DATA FOR PROCESSING

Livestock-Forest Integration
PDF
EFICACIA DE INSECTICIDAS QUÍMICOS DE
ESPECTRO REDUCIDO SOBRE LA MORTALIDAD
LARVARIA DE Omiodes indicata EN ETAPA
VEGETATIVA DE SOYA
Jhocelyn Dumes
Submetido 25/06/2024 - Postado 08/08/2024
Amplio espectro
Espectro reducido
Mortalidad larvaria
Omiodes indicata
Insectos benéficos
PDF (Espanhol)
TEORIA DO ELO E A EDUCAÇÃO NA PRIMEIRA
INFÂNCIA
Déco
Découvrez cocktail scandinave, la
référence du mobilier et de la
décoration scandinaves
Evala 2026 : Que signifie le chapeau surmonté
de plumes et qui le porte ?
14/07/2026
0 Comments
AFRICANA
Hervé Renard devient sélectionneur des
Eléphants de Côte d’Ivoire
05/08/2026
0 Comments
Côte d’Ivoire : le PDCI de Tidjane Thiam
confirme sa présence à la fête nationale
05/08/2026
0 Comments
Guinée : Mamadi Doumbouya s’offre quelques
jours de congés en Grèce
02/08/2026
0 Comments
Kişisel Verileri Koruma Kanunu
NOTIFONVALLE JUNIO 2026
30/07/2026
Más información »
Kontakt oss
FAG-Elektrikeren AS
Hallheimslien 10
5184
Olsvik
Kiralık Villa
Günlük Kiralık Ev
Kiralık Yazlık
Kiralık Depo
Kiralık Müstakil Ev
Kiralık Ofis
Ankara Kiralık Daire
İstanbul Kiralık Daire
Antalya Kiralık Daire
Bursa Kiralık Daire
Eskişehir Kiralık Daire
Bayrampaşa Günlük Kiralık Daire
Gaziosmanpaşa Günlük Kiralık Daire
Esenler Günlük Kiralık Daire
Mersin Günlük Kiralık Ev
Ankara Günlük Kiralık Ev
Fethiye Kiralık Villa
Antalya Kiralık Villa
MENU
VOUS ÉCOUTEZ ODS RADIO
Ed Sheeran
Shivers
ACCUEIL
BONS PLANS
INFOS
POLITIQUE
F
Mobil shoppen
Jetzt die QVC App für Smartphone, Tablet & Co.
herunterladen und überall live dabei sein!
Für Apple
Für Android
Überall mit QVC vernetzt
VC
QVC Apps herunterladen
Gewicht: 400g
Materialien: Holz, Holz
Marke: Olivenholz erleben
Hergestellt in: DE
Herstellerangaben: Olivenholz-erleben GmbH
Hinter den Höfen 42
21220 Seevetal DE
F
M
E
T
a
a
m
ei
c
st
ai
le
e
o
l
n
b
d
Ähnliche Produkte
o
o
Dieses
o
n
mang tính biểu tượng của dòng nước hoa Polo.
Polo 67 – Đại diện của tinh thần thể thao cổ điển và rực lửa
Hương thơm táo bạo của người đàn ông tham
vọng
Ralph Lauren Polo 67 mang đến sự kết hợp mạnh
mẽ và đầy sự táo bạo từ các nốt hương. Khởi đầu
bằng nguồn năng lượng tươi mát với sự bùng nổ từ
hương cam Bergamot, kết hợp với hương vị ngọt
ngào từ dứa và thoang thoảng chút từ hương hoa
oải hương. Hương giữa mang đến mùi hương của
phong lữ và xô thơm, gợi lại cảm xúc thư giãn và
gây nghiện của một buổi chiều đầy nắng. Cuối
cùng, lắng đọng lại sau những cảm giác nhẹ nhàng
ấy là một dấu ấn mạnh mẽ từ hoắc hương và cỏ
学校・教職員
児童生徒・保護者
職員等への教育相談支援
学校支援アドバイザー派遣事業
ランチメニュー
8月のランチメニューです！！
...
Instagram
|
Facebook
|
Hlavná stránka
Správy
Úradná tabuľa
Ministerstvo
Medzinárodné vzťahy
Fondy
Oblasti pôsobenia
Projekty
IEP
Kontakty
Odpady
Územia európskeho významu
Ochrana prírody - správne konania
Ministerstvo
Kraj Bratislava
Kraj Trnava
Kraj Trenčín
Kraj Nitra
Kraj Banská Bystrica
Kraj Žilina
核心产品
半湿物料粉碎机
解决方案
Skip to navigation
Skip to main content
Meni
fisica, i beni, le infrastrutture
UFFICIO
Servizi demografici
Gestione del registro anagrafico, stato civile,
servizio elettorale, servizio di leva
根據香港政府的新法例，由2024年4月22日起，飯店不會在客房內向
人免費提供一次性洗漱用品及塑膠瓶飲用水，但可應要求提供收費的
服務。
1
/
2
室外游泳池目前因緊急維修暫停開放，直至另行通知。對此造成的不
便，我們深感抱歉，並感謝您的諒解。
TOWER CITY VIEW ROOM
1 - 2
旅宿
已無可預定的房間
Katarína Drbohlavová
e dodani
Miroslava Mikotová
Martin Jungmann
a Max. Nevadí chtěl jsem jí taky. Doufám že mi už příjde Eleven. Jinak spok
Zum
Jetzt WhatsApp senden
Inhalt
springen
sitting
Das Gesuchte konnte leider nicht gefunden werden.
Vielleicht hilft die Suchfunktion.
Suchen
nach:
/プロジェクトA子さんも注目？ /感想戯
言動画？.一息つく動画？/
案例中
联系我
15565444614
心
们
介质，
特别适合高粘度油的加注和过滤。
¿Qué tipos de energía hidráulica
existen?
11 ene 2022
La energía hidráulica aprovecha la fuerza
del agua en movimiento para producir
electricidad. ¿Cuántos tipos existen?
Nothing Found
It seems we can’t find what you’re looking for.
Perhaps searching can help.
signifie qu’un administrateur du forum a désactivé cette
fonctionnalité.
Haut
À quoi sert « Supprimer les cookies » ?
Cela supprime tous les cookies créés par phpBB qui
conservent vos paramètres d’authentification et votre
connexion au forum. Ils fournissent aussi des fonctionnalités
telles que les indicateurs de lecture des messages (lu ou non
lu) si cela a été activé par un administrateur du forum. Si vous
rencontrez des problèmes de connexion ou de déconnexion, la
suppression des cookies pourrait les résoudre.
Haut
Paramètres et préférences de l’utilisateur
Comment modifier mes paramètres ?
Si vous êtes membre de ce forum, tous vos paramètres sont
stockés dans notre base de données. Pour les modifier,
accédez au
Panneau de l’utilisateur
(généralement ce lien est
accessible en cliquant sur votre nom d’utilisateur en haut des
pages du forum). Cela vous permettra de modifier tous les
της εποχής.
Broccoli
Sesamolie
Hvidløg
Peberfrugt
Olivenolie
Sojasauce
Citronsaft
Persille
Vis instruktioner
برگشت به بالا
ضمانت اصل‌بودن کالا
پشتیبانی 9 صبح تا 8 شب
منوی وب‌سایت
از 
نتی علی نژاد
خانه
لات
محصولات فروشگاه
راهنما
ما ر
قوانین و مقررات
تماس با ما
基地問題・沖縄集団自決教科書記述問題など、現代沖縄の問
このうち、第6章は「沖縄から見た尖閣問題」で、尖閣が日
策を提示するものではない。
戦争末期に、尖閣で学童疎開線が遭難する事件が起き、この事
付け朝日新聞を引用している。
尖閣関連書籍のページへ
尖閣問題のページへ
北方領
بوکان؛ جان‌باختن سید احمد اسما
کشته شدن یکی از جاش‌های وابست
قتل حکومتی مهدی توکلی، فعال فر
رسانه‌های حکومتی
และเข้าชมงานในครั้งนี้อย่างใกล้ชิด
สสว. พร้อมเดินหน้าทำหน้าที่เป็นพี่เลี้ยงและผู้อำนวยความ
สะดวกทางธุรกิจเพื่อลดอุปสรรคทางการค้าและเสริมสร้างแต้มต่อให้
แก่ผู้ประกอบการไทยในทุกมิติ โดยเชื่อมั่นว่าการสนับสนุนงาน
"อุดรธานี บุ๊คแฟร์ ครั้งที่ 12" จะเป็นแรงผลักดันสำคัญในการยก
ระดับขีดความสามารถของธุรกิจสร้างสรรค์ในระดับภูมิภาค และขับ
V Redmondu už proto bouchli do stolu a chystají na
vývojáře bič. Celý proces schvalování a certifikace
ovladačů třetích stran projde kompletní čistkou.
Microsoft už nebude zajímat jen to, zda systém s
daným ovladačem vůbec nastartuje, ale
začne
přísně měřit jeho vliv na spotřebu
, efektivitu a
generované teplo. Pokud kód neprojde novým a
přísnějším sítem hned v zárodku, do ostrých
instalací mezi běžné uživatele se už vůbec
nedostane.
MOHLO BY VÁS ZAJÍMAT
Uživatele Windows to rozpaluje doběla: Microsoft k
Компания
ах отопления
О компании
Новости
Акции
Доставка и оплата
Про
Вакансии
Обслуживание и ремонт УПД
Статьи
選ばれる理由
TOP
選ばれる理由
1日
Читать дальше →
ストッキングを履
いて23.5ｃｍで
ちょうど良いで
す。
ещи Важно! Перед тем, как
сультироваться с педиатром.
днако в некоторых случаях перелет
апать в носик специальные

EXERCISE
Please restate, word for word, the lines of the entries that run from the first line through the one holding "Evala 2026 : Que signifie le chapeau surmonté", and add nothing.

WRITTEN SOLUTION
Livestock-Forest Integration
PDF
EFICACIA DE INSECTICIDAS QUÍMICOS DE
ESPECTRO REDUCIDO SOBRE LA MORTALIDAD
LARVARIA DE Omiodes indicata EN ETAPA
VEGETATIVA DE SOYA
Jhocelyn Dumes
Submetido 25/06/2024 - Postado 08/08/2024
Amplio espectro
Espectro reducido
Mortalidad larvaria
Omiodes indicata
Insectos benéficos
PDF (Espanhol)
TEORIA DO ELO E A EDUCAÇÃO NA PRIMEIRA
INFÂNCIA
Déco
Découvrez cocktail scandinave, la
référence du mobilier et de la
décoration scandinaves
Evala 2026 : Que signifie le chapeau surmonté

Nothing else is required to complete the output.